I asked myself, "What could I, the mother of a daughter who died from AIDS, possibly say that would have that kind of impact?"

Then I thought about my world only six years ago when my daughter had graduated college full of hope. I recalled her as she had grown into an inspiring young woman–a student of musical theater in New York City and then a working actress touring the country–living her dream and falling in love.

And finally, in the face of nine street-hardened girls with their lives balanced so precariously on the edge, I remembered how easily and quickly our world in one moment had changed forever. I knew exactly what I had to say.


Chapter Four


April 1993

April 16, 1993 (One week following Dee Dee's diagnosis she wrote)

How does someone of 24 begin to face the reality of AIDS and continue on? My life changed for me a week ago and now I have to meet the challenge or just give up. I am so scared but I know that in time, these feelings can and will turn to the courage I need to fight this illness.

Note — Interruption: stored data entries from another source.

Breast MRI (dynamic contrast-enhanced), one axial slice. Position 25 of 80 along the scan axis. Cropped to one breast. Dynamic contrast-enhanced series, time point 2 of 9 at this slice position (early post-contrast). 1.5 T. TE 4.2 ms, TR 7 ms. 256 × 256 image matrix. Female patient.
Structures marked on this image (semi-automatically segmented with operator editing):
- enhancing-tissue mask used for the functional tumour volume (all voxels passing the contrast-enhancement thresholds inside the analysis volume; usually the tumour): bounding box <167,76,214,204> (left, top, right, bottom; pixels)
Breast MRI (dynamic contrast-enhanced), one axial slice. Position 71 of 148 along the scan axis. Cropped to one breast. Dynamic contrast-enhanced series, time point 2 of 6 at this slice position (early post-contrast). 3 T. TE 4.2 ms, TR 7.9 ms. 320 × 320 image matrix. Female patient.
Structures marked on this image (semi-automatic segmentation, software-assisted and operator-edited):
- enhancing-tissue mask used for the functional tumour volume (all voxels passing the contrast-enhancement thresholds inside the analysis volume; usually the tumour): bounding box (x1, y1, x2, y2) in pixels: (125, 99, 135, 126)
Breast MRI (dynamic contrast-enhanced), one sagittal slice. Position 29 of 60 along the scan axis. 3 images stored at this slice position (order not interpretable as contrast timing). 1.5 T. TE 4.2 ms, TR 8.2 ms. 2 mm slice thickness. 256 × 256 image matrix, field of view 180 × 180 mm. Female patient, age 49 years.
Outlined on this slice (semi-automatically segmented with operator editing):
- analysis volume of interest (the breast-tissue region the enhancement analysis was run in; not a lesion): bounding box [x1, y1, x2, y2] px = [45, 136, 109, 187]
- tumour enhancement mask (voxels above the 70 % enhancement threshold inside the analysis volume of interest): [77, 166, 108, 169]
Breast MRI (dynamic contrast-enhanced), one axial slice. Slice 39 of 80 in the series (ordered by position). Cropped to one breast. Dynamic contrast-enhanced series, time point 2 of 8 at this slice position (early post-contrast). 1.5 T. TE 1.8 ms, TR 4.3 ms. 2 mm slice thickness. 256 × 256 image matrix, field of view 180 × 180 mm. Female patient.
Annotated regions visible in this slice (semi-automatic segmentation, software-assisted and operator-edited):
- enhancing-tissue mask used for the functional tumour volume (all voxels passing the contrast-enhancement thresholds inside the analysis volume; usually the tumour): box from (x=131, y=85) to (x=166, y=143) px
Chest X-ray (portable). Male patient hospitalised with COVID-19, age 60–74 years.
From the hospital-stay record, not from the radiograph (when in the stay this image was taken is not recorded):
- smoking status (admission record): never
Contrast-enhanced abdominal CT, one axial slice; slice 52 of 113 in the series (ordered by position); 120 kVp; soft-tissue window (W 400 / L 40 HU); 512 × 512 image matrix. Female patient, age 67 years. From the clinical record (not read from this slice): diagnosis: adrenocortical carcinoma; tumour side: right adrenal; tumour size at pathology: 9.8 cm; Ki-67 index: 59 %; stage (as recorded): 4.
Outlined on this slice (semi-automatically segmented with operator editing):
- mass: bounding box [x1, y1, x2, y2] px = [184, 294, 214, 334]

So you listen to me VIRUS! I have lots of things left to do here. I am not ready to accept this death sentence. I want to live. I obviously have something to say and to do so that others someday won't have to fight you. I want you to hear me very clearly. I will and can stay healthy for as long as I need to. Thank you God for answered prayers. I am very thankful for the loved ones in my life, for their care and support.

This little light of mine, I'm gonna let it shine and shine and shine!